Answer:
In option A and B we have a reactant with coefficient 3 in front
Step-by-step explanation:
A. AgBr + GaPO4 → Ag3PO4 +GaBr3
On the left side we have 1x Br (in AgBr), on the right side we have 3x Br (in GaBr3). To balance the amount of Br on both sides, we have to multiply AgBr (on the left side) by 3. Now we also have balanced the amount of Ag on both sides. The equation is balanced now.
3AgBr + GaPO4 → Ag3PO4 +GaBr3
B. H2SO4 + B(OH)3 → B2(SO4)3 + H2O
On the left side we have 1x S (in H2SO4) on the right side we have 3x S (inB2(SO4)3. To balance the amount of S on both sides, we have to multiply H2SO4, on the left side, by 3.

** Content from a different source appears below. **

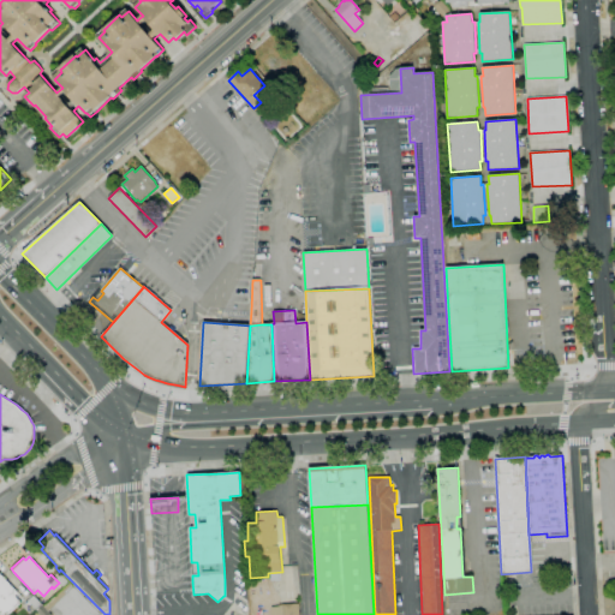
[(64,587),(57,580),(58,577),(63,574),(70,583),(64,587)]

3H2SO4 + B(OH)3 → B2(SO4)3 + H2O
On the left side we have 6x H (in 3H2SO4) on the right side we have 1x H (in H2O). To balance the amount of H on both sides, we have to multiply H2O, on the right side, by6.
3H2SO4 + B(OH)3 → B2(SO4)3 + 6H2O
On the left side we have 1x B (in B(OH)3) on the right side we have 2x B (in B2(SO4)3). To balance the amount of B on both sides, we have to multiply B(OH)3, on the leftt side, by 2.
Now the equation is balanced.
3H2SO4 + 2B(OH)3 → B2(SO4)3 + 6H2O
C. Fe + AgNO3 → Fe(NO3)2 + Ag
On the left side we have 1x NO3 (in AgNO3), on the right side we have 2x NO3 (in Fe(NO3)2). To balance the amount of NO3 on both sides, we have to multiply AgNO3 (on the left side) by 2
Fe + 2AgNO3 → Fe(NO3)2 + Ag
On the left side we have 2x Ag (in 2AgNO3), on the right side we have 1x Ag . To balance the amount of Ag on both sides, we have to multiply Ag (on the right side) by 2
Fe + 2AgNO3 → Fe(NO3)2 + 2Ag
D. C2H4O2 + O2 → CO2 +H2O
On the left side we have 2x C (in C2H4O2), on the right side we have 1x C (in CO2) . To balance the amount of C on both sides, we have to multiply CO2 (on the right side) by 2
C2H4O2 + O2 → 2CO2 +H2O
On the left side we have 4x H (in C2H4O2), on the right side we have 2x H (in H2O) . To balance the amount of H on both sides, we have to multiply H2O (on the right side) by 2
C2H4O2 + O2 → 2CO2 + 2H2O